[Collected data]
====
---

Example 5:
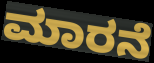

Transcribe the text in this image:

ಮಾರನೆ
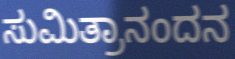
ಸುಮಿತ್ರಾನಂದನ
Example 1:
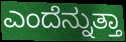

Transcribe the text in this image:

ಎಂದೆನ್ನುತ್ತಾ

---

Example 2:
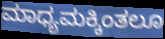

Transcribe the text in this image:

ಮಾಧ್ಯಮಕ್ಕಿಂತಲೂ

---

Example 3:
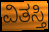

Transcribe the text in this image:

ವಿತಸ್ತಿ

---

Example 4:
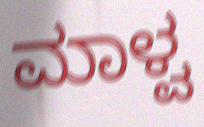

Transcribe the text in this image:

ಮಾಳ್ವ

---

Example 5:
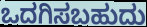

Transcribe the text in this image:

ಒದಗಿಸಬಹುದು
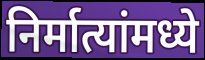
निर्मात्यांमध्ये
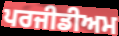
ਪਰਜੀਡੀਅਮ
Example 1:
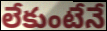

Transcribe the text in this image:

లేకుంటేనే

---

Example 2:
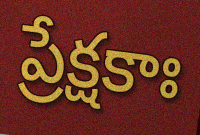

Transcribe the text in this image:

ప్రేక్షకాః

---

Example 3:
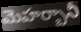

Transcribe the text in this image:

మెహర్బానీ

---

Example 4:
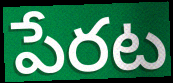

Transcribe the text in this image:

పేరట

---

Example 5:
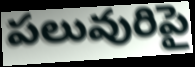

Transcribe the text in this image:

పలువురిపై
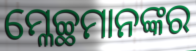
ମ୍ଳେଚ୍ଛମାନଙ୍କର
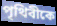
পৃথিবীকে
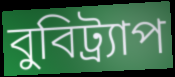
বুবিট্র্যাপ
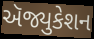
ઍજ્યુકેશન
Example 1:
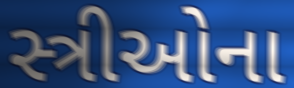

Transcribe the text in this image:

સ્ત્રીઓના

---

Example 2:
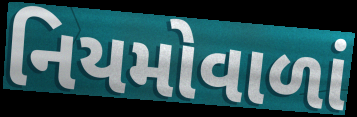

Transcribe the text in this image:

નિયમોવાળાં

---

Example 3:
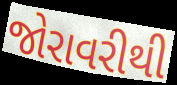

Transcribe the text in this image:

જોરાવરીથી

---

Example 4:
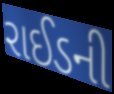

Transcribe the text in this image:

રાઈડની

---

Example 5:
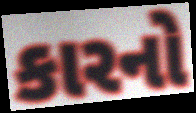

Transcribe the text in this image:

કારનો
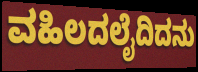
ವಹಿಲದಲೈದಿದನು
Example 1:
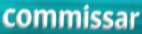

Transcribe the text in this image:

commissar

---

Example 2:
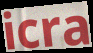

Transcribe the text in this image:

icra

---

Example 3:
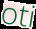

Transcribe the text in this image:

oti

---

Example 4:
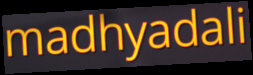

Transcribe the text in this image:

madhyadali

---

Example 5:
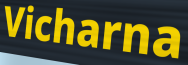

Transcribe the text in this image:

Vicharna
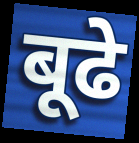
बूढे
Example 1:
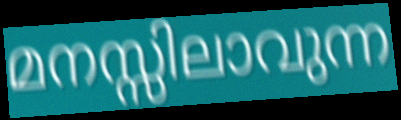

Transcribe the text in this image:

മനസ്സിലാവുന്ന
====
| WORK TO COMPLETE |
Reproduce the records above exactly, excluding every picture.

| YOUR RESPONSE |
---

Example 5:

Transcribe the text in this image:

ಮಾರನೆ
ಸುಮಿತ್ರಾನಂದನ
Example 1:

Transcribe the text in this image:

ಎಂದೆನ್ನುತ್ತಾ

---

Example 2:

Transcribe the text in this image:

ಮಾಧ್ಯಮಕ್ಕಿಂತಲೂ

---

Example 3:

Transcribe the text in this image:

ವಿತಸ್ತಿ

---

Example 4:

Transcribe the text in this image:

ಮಾಳ್ವ

---

Example 5:

Transcribe the text in this image:

ಒದಗಿಸಬಹುದು
निर्मात्यांमध्ये
ਪਰਜੀਡੀਅਮ
Example 1:

Transcribe the text in this image:

లేకుంటేనే

---

Example 2:

Transcribe the text in this image:

ప్రేక్షకాః

---

Example 3:

Transcribe the text in this image:

మెహర్బానీ

---

Example 4:

Transcribe the text in this image:

పేరట

---

Example 5:

Transcribe the text in this image:

పలువురిపై
ମ୍ଳେଚ୍ଛମାନଙ୍କର
পৃথিবীকে
বুবিট্র্যাপ
ઍજ્યુકેશન
Example 1:

Transcribe the text in this image:

સ્ત્રીઓના

---

Example 2:

Transcribe the text in this image:

નિયમોવાળાં

---

Example 3:

Transcribe the text in this image:

જોરાવરીથી

---

Example 4:

Transcribe the text in this image:

રાઈડની

---

Example 5:

Transcribe the text in this image:

કારનો
ವಹಿಲದಲೈದಿದನು
Example 1:

Transcribe the text in this image:

commissar

---

Example 2:

Transcribe the text in this image:

icra

---

Example 3:

Transcribe the text in this image:

oti

---

Example 4:

Transcribe the text in this image:

madhyadali

---

Example 5:

Transcribe the text in this image:

Vicharna
बूढे
Example 1:

Transcribe the text in this image:

മനസ്സിലാവുന്ന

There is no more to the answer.